Respecting Space & Advanced Leading

Respecting Space & Advanced Leading

You earn respect by controlling your horse’s space, movement, and direction. Good ground manners are a vital first step in being able to do a lot of training work. You have to be able to safely lead your horse around the property, even to get to and from a round pen or arena. A horse that cannot be easily or safely handled on the ground is not enjoyable in any way, and you become less likely to want to work with her. Proper ground manners means your horse respects your space and keeps a proper distance when being led, while standing, is quiet while being tied, etc. During actual leading the horse should learn what I call the “equine heel.” When you stop, she stops. When you turn right or left, she moves with you automatically. When you back up, your horse backs up. When this lesson is complete, you are never making contact with the lead-line, it is always slack. Instead she is simply heeling to your body position. It also means she is the correct distance beside you while leading, not too close, and not lagging too far behind.

So while leading a horse around may seem like a mundane chore, it is a fantastic training exercise and one you should plan on doing extensively with your young horse. You will see “leading” appear quite frequently on my training calendar! It sets you up to do so much more with your horse and really works the emotional and mental aspects without causing any physical stress. Every time you take your horse out of the stall or pasture is a training opportunity in ground manners. Make every walk you take with your horse count. Determine the distance you want the horse to walk beside you. (I like a horse about eighteen to twenty-four inches from my shoulder.) Cue your horse to go forward from the stand with a kiss or a cluck. Do not pull on the lead rope. Always give her a chance to move forward just from the pre-cue. If she does not move, continue cueing and then apply light pressure to the line that matches the pressure she is offering (no more and no less). Once she starts forward, immediately release the pressure and continue walking with a slack line. Always walk your horse with a slack line. If your horse starts to walk ahead of you, stop and ask her to back up several steps. Horses do not like to back up and this is an appropriate negative reinforcement. Horses need a reason to change a behavior; backing is a reason they can understand.

I will just say now, plan on backing your horse up a lot. Your young horse is very likely to try to walk ahead or behind. Because they are often nervous at first, ahead of you is more common. Don’t get frustrated, just keep stopping and backing. If you do it right away and every single time the horse crosses the line of where you want her to be in relation to your body, she will get it eventually. Using a training stick on the ground in front of the horse can help provide extra incentive for them to back if they seem resistant.

Likewise, you may have a horse that is prone to lagging behind you. To work on this, carry the stick with your left hand, while holding the lead-line in your right hand (you will be on the left of the horse while walking forward). If the horse slows or falls behind, cluck or kiss as a pre-cue, and then reach back with the training stick to tap her on the hindquarters.
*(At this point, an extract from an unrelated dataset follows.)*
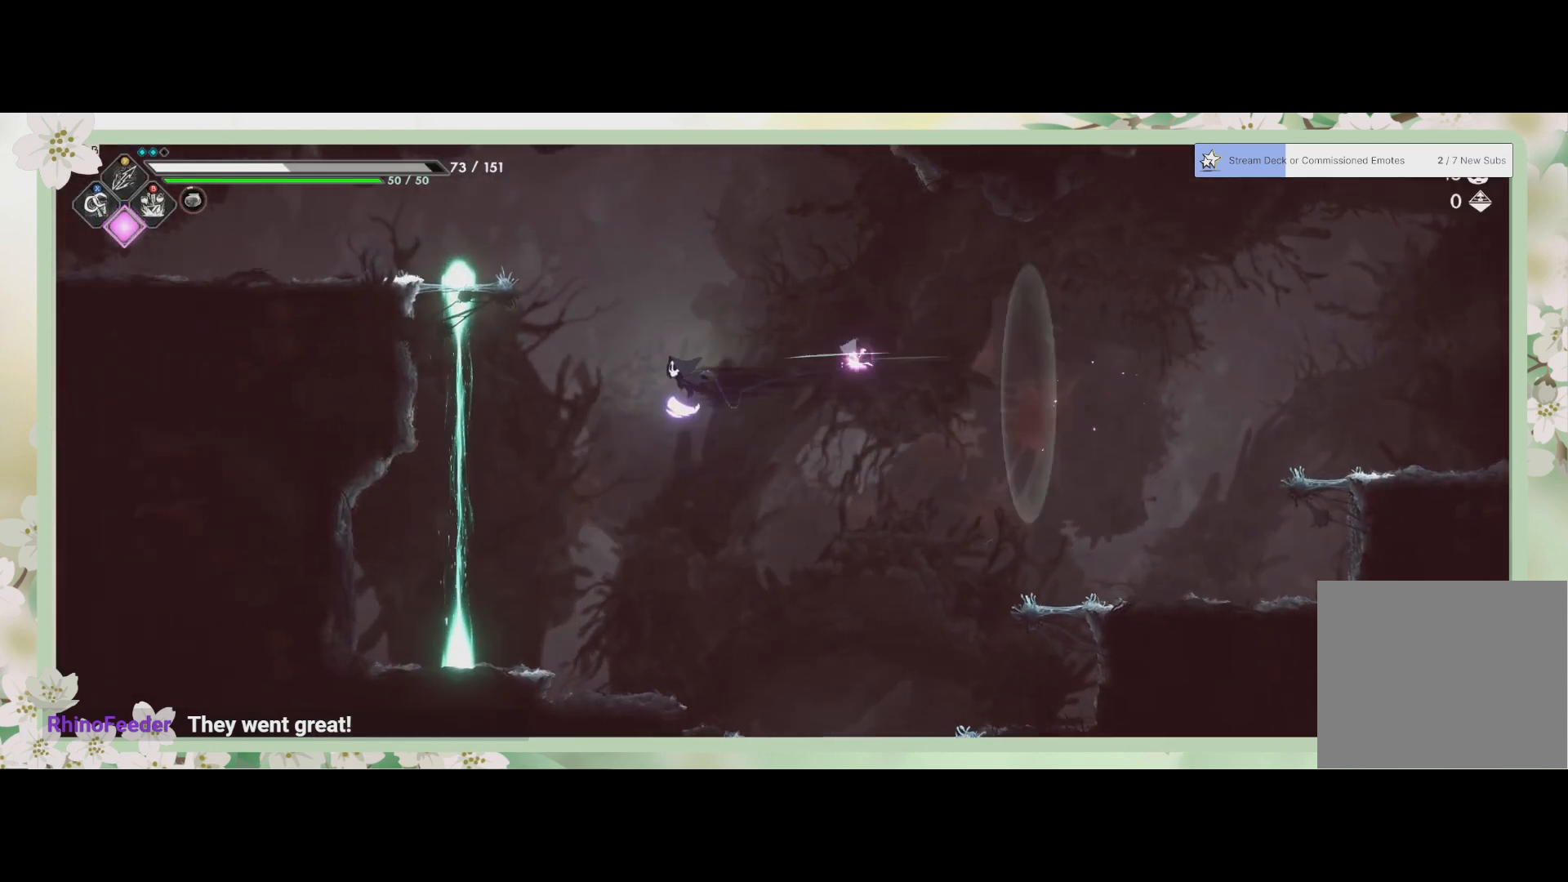
{"buttons": [], "left_stick": "up", "events": [[433, "left_stick", "up"]]}
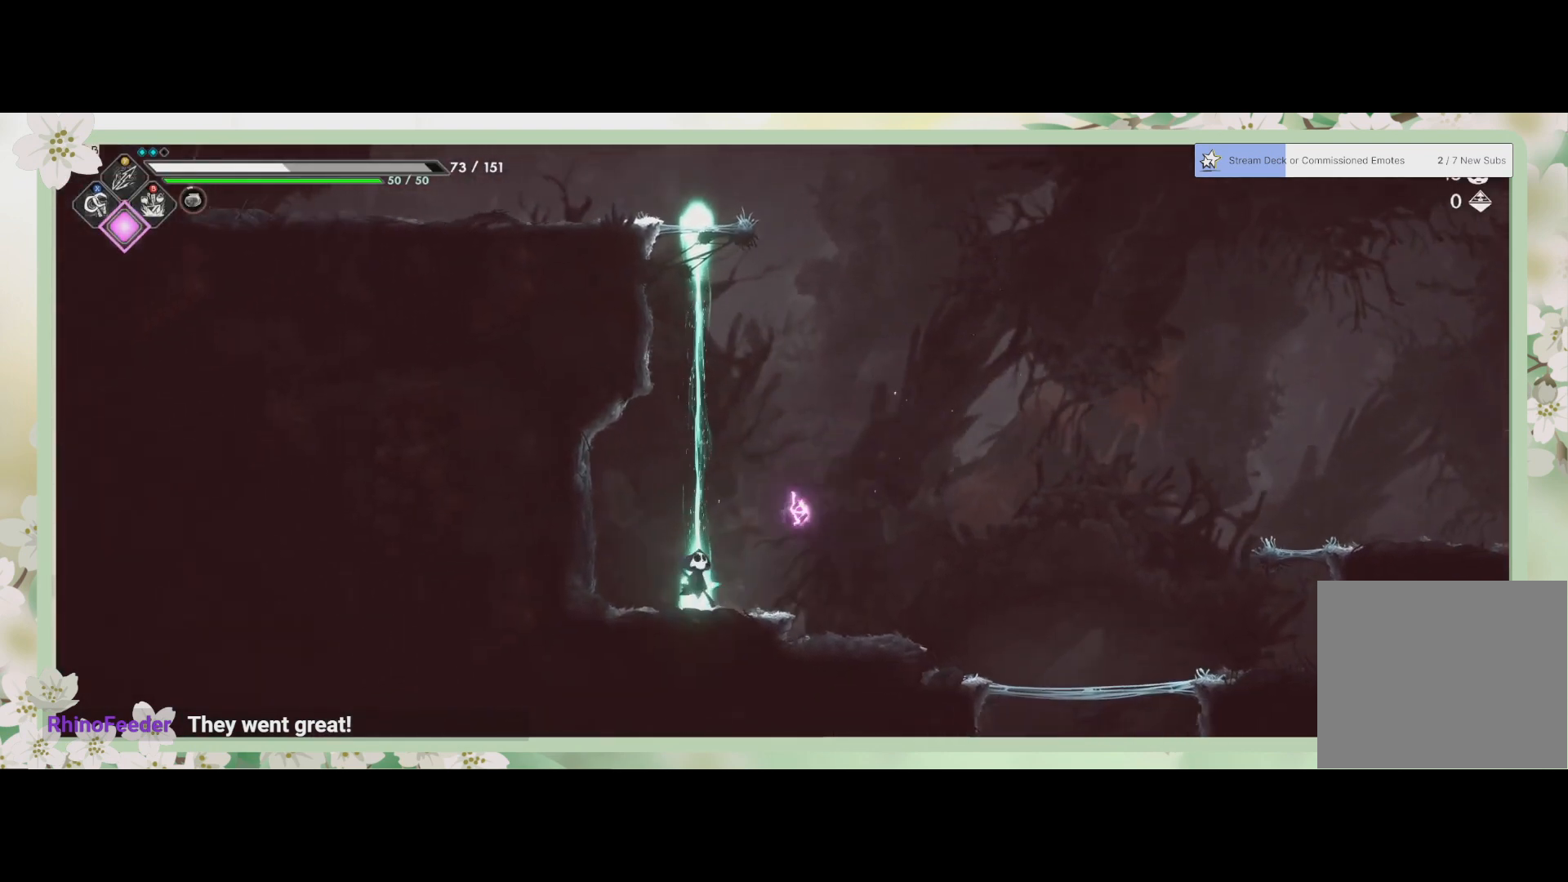
{"buttons": [], "left_stick": "center", "events": [[33, "left_stick", "up-right"], [133, "left_stick", "center"]]}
Use as much pressure as you need to get her to go forward faster and nothing more. Like walking ahead, you will need to do this every single time she starts to lag behind. By using the verbal pre-cue, you will also be reinforcing it as a basic go-forward cue for a lot of other training work.

So once you have the physics down for how to react if the horse walks ahead or behind, get out there and start leading your baby as much as possible. Over time, as her confidence builds you can move farther and farther from her paddock and visit new areas. For variety you can incorporate crossing objects such as poles and tarps. But your goal should be leading her as much as possible, and having a higher expectation for her performance as you progresses. Teaching your horse to lead properly is one of the most important first lessons.